[[ The data open ]]

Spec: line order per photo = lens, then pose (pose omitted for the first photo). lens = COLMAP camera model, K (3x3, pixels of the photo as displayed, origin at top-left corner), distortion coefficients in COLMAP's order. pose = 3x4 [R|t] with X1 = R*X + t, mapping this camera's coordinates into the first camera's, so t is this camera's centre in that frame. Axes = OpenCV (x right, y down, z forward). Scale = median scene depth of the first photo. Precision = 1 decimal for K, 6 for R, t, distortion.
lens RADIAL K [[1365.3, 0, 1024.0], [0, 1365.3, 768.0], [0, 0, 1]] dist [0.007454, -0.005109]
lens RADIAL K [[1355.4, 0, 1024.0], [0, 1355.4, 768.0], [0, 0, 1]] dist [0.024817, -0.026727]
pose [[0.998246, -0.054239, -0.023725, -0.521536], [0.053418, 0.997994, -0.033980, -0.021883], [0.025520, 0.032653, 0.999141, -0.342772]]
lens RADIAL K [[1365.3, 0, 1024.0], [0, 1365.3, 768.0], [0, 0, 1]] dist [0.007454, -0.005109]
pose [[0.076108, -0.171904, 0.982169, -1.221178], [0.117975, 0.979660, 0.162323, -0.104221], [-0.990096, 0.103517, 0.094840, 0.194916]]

[[ The data closed ]]

--- Instructions for the task ---
Set out the records again, exactly as they appear above.

--- Exercise response ---
Spec: line order per photo = lens, then pose (pose omitted for the first photo). lens = COLMAP camera model, K (3x3, pixels of the photo as displayed, origin at top-left corner), distortion coefficients in COLMAP's order. pose = 3x4 [R|t] with X1 = R*X + t, mapping this camera's coordinates into the first camera's, so t is this camera's centre in that frame. Axes = OpenCV (x right, y down, z forward). Scale = median scene depth of the first photo. Precision = 1 decimal for K, 6 for R, t, distortion.
lens RADIAL K [[1365.3, 0, 1024.0], [0, 1365.3, 768.0], [0, 0, 1]] dist [0.007454, -0.005109]
lens RADIAL K [[1355.4, 0, 1024.0], [0, 1355.4, 768.0], [0, 0, 1]] dist [0.024817, -0.026727]
pose [[0.998246, -0.054239, -0.023725, -0.521536], [0.053418, 0.997994, -0.033980, -0.021883], [0.025520, 0.032653, 0.999141, -0.342772]]
lens RADIAL K [[1365.3, 0, 1024.0], [0, 1365.3, 768.0], [0, 0, 1]] dist [0.007454, -0.005109]
pose [[0.076108, -0.171904, 0.982169, -1.221178], [0.117975, 0.979660, 0.162323, -0.104221], [-0.990096, 0.103517, 0.094840, 0.194916]]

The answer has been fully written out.